Retype the text of every row below line for line and without changes, leaving the pictures out of your answer.

(RECORD SET Opens)

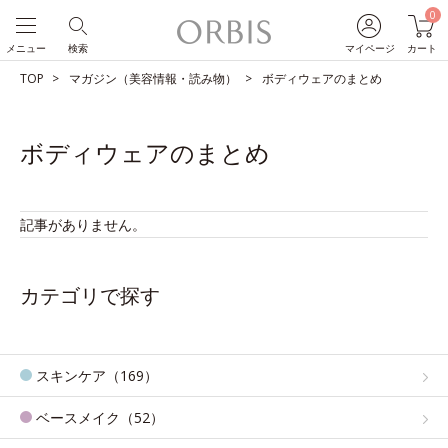
0
メニュー
検索
マイページ
カート
TOP
マガジン（美容情報・読み物）
ボディウェアのまとめ
ボディウェアのまとめ
記事がありません。
カテゴリで探す
スキンケア（169）
ベースメイク（52）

(RECORD SET Closes)

SOLVED PROBLEM:
0
メニュー
検索
マイページ
カート
TOP
マガジン（美容情報・読み物）
ボディウェアのまとめ
ボディウェアのまとめ
記事がありません。
カテゴリで探す
スキンケア（169）
ベースメイク（52）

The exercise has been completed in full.